Transparent Process

G and I hiked up to Angela yesterday. We called her Turtle Rock until I asked her what her name is. Now we know she is Angela.
I read these words as G witnessed me and my spoken intention:
“I no longer seek to understand.
I seek only to surrender to the moment in gratitude.
I am transparent…all that I am opens to anyone who cares to know me.
I move through time and space with grace and ease.
I am here now, in this.
I breathe, ground and center, integrate, surrender and smile.
Life Is what it Is and I am grateful.”

I buried my intention in the sand with a gift to Spirit under the great Angela. I thanked Angela for being the guardian of my prayers and we hiked back down to the car.

My dreams were strong and significant last night. They spoke to me about being authentic. They told me, “It is time to break the domestication that has kept you enslaved by fear.”
When I awoke I knew some things. I knew that today would be a day of silence and fasting. I knew that I was deeply in process with this intention I had set through sacred word, ceremony and ritual.

I got up and went outside. It was raining a light cold rain. I got naked and slipped into the healing hot waters of the spa. I lay back in the water and felt the rain on my face. I let myself drift.
I saw the first cord. It was very thick and coming from my gut. I pulled on it and it came out of me in long lengths but I realized it wasn’t mine and it needed to be cut. A long, curve-bladed sword of gold appeared in my right hand. I looked up to see who was attached to the end of the cord. It was my father. I blessed him and cut the cord close to my skin and released it to him. I watched the images disappear into the rain. The sword floated away as well.
I saw a slightly less thick cord that had been hidden by the first larger one. I followed it out into space and saw it was attached to my ex-husband. A silver scalpel came into my hand. I blessed him and cut the cord close to my skin with a sawing action. It felt tough. When it was cut through I released it with the scalpel and watched them disappear into the grey sky.
There were a few strands still coming from the hole in my gut and I wrapped them around my hand and pulled them loose easily and released them. This felt complete.

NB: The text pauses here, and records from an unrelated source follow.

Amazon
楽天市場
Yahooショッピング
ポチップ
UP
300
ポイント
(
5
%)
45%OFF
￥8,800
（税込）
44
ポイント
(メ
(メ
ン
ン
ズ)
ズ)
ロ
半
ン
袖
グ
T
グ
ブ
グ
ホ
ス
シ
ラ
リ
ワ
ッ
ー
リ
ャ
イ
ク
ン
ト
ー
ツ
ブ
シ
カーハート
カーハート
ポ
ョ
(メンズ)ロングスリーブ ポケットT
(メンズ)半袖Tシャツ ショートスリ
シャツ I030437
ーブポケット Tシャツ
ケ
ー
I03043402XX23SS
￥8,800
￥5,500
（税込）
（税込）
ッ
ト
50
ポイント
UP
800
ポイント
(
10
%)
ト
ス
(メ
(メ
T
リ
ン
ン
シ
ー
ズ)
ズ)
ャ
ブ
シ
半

I rested in the hot swirling water. There was more to be done. I felt a cord from the front of my brain. It was attached to Dad. I cut it as I had the first one. I felt another from behind the crown. It was attached to Jim. I cut it as I had the second one. I asked the essence of these attachments and I heard that these influences were instrumental in my “ compulsion to understand and be right.”

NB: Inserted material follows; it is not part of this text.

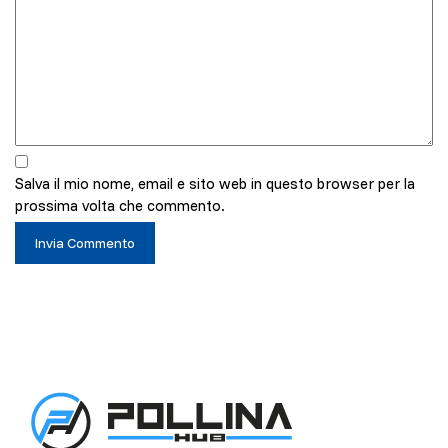
Salva il mio nome, email e sito web in questo browser per la
prossima volta che commento.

I checked around my body for more and found three cords from my heart. The first went to my mother and the other two went to my children. They felt like healthy, loving support. I left them alone.
I rested. As my head floated in the water I felt a cord coming from the back of my brain that branched out into many and attached to G. As I felt into them I realized they were my attachments to his behaviors and my projections about who he “should” be.

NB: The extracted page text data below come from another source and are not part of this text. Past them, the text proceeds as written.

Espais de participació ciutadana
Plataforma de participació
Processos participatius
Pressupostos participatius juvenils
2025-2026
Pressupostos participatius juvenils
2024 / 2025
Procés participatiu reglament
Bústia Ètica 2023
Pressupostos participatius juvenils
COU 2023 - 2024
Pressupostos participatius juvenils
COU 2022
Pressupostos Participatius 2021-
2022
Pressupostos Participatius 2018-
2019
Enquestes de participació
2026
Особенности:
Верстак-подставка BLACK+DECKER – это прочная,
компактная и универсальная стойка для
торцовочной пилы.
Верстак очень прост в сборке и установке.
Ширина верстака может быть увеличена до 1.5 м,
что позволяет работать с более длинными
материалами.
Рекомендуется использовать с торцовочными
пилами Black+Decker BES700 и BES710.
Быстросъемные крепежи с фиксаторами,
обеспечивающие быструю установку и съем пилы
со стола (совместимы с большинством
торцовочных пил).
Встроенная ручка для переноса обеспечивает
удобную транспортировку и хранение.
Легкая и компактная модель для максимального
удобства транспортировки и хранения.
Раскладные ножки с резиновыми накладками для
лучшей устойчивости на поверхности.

A copper sickel appeared along with a small flaming torch. I reached behind my head and severed the cords as a group holding them tightly in my left hand. I held the ends to the flame and they lit and burned like fuses, disappearing into the places they were attached to his body.
I said a blessing of thanks for freeing my Spirit/Body/Mind from these unhealthy attachments.
I climbed out of the tub and stood in the rain. I moved through a sun-salutation as tears of gratitude mixed with the tears from the sky and I was blessed.